Paying Writers What they Deserve

This post by Hugh Howey originally appeared on his site on 7/12/14.

Traditional Publishing is no Longer Fair or Sustainable. This was the sad but accurate headline in The Guardian this week. It followed a report on author income from the ALCS, the results of which led Nicola Solomon, head of the UK’s Society of Authors to declare:

Authors need fair remuneration if they are to keep writing and producing quality work. Publisher profits are holding up and, broadly, so are total book sales if you include ebooks, but authors are receiving less per book and less overall due mainly to the fact that they are only paid a small percentage of publishers’ net receipts on ebooks and because large advances have gone except for a handful of celebrity authors.

This comes right on the heels of The Daily Mail’s piece about Hillary Clinton’s latest book. The memoir has sold well by most measures, moving 161,000 copies in the first three weeks and 86,000 in week one, but the book has dropped in the charts, and it appears Simon & Schuster will take a loss due to the $14,000,000 advance paid to Hillary.

Forteen million dollars.

By publishing math, this advance was warranted. Her previous book sold well enough for the bean counters at S&S to come up with what seemed necessary to both retain Hillary and turn a profit. But this methodology flies in the face of recent rhetoric about the role publishers play in the protection of literature and the nurturing of “the writing life.”

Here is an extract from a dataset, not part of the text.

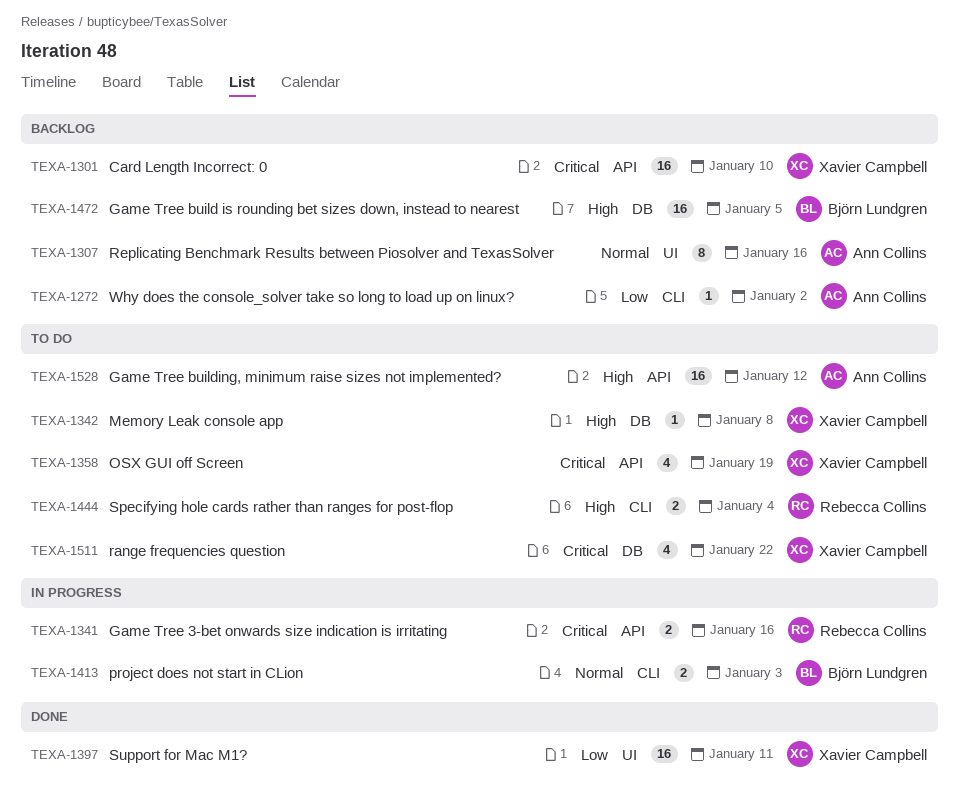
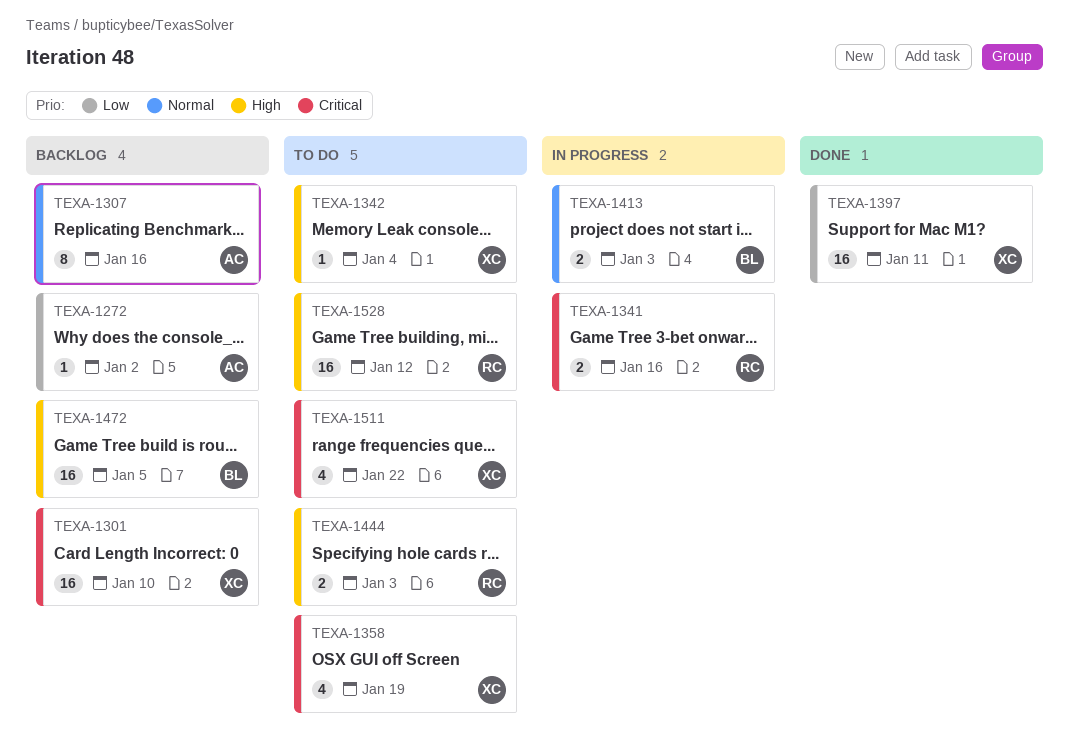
TEXA-1342, due: Jan 8 -> Jan 4
TEXA-1444, due: Jan 4 -> Jan 3
TEXA-1528, owner: Ann Collins -> Rebecca Collins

With that sum of money, you could pay 500 writers $28,000 to enjoy a full year of the writing life. Or you could pay 250 writers $56,000 if they don’t understand how to squeak by as a starving artist. Not only that, Hillary Clinton doesn’t need another penny for as long as she lives. She didn’t need to be supported while she wrote the book. So how exactly are publishers the patrons of the literary arts? Nicola Soloman nails the problem with the current blockbuster model of entertainment: The rich get richer and the poor get poorer. We shovel money at the outliers and drop everyone else.